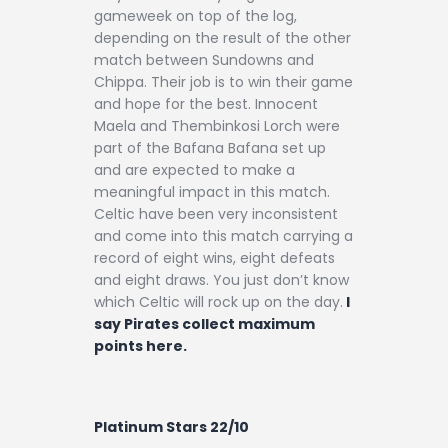
gameweek on top of the log,
depending on the result of the other
match between Sundowns and
Chippa. Their job is to win their game
and hope for the best. Innocent
Maela and Thembinkosi Lorch were
part of the Bafana Bafana set up
and are expected to make a
meaningful impact in this match.
Celtic have been very inconsistent
and come into this match carrying a
record of eight wins, eight defeats
and eight draws. You just don’t know
which Celtic will rock up on the day.
I
say Pirates collect maximum
points here.
Platinum Stars 22/10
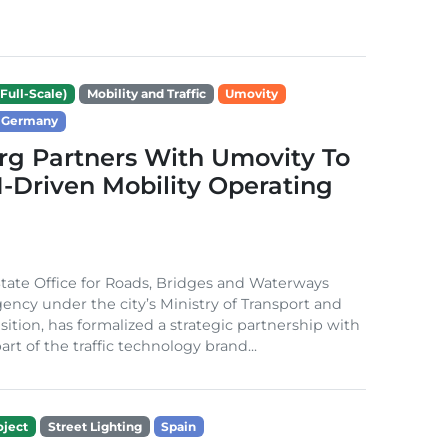
Full-Scale)
Mobility and Traffic
Umovity
Germany
g Partners With Umovity To
I-Driven Mobility Operating
ate Office for Roads, Bridges and Waterways
gency under the city’s Ministry of Transport and
sition, has formalized a strategic partnership with
rt of the traffic technology brand...
ject
Street Lighting
Spain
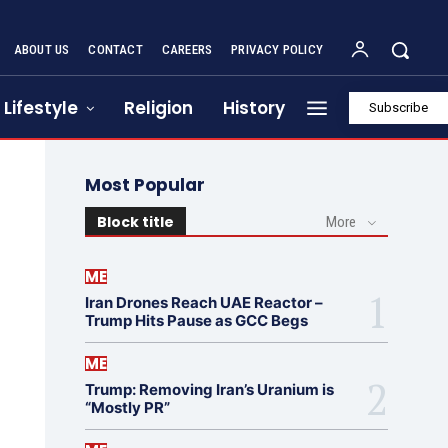
ABOUT US
CONTACT
CAREERS
PRIVACY POLICY
Lifestyle
Religion
History
Subscribe
Most Popular
Block title
More
ME
Iran Drones Reach UAE Reactor –
Trump Hits Pause as GCC Begs
ME
Trump: Removing Iran’s Uranium is
“Mostly PR”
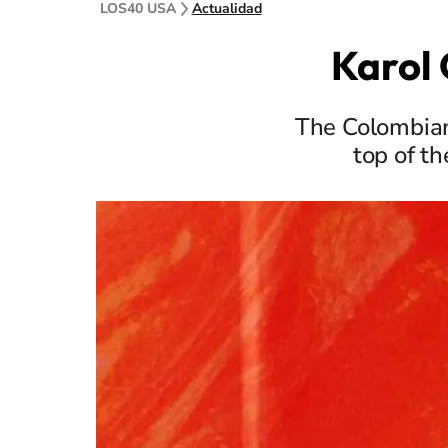
LOS40 USA
Actualidad
Karol 
The Colombian
top of t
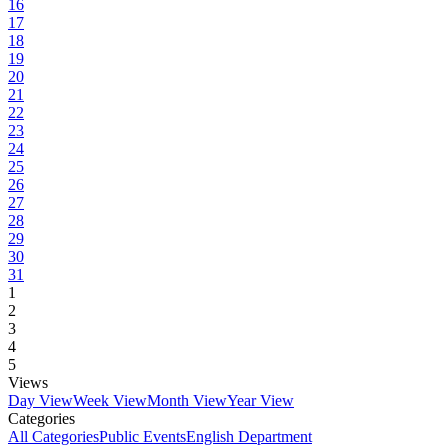
16
17
18
19
20
21
22
23
24
25
26
27
28
29
30
31
1
2
3
4
5
Views
Day View
Week View
Month View
Year View
Categories
All Categories
Public Events
English Department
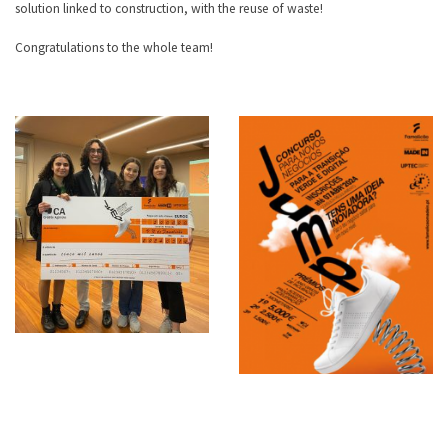
solution linked to construction, with the reuse of waste!
Congratulations to the whole team!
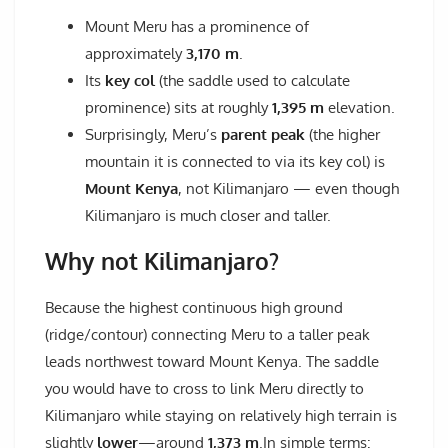
Mount Meru has a prominence of
approximately
3,170 m
.
Its
key col
(the saddle used to calculate
prominence) sits at roughly
1,395 m
elevation.
Surprisingly, Meru’s
parent peak
(the higher
mountain it is connected to via its key col) is
Mount Kenya
, not Kilimanjaro — even though
Kilimanjaro is much closer and taller.
Why not Kilimanjaro?
Because the highest continuous high ground
(ridge/contour) connecting Meru to a taller peak
leads northwest toward Mount Kenya. The saddle
you would have to cross to link Meru directly to
Kilimanjaro while staying on relatively high terrain is
slightly
lower
—around
1,373
m
.In simple terms:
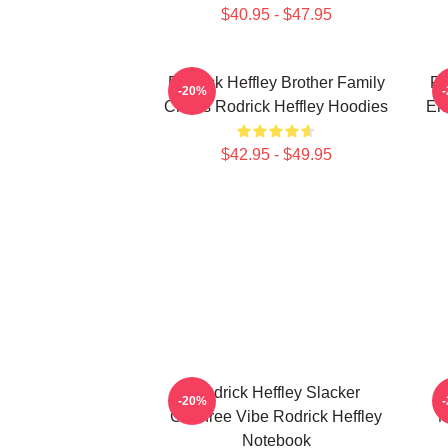
$40.95 - $47.95
Rodrick Heffley Brother Family
Ro
-20%
Chaos Rodrick Heffley Hoodies
En
$42.95 - $49.95
Rodrick Heffley Slacker
-20%
Carefree Vibe Rodrick Heffley
M
Notebook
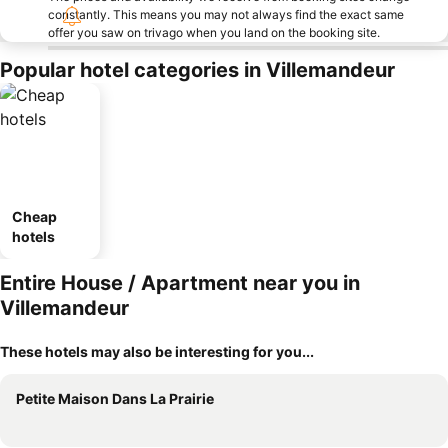
constantly. This means you may not always find the exact same
offer you saw on trivago when you land on the booking site.
Popular hotel categories in Villemandeur
Cheap
hotels
Entire House / Apartment near you in
Villemandeur
These hotels may also be interesting for you...
Petite Maison Dans La Prairie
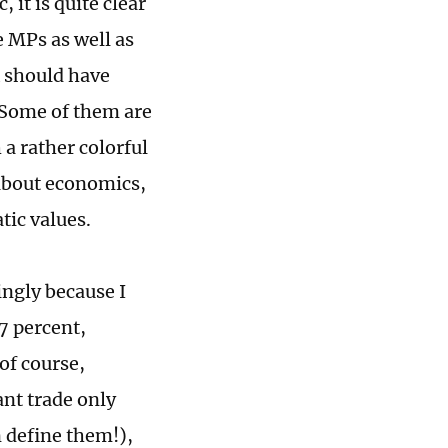
, it is quite clear
e MPs as well as
 should have
 Some of them are
a rather colorful
 about economics,
tic values.
ingly because I
7 percent,
of course,
ant trade only
n define them!),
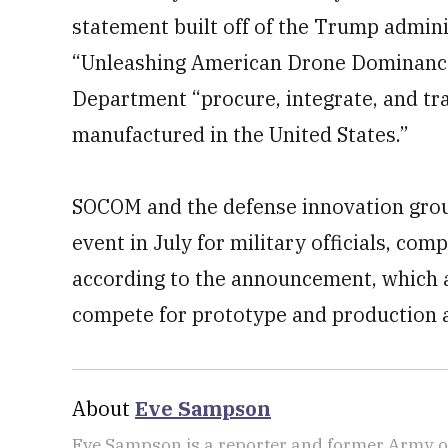
statement built off of the Trump admini
“Unleashing American Drone Dominance
Department “procure, integrate, and tr
manufactured in the United States.”
SOCOM and the defense innovation grou
event in July for military officials, co
according to the announcement, which ad
compete for prototype and production 
About
Eve Sampson
Eve Sampson is a reporter and former Army off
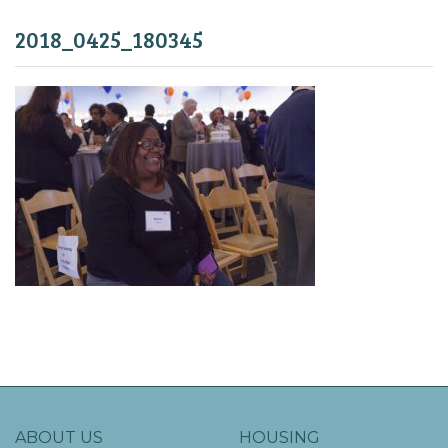
2018_0425_180345
ABOUT US
HOUSING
##############################
▶ Instructions for the task
Tally how many lines in the items above contain the word "Celtic", treating uppercase and lowercase as different. Give only the number.

▶ Written response
2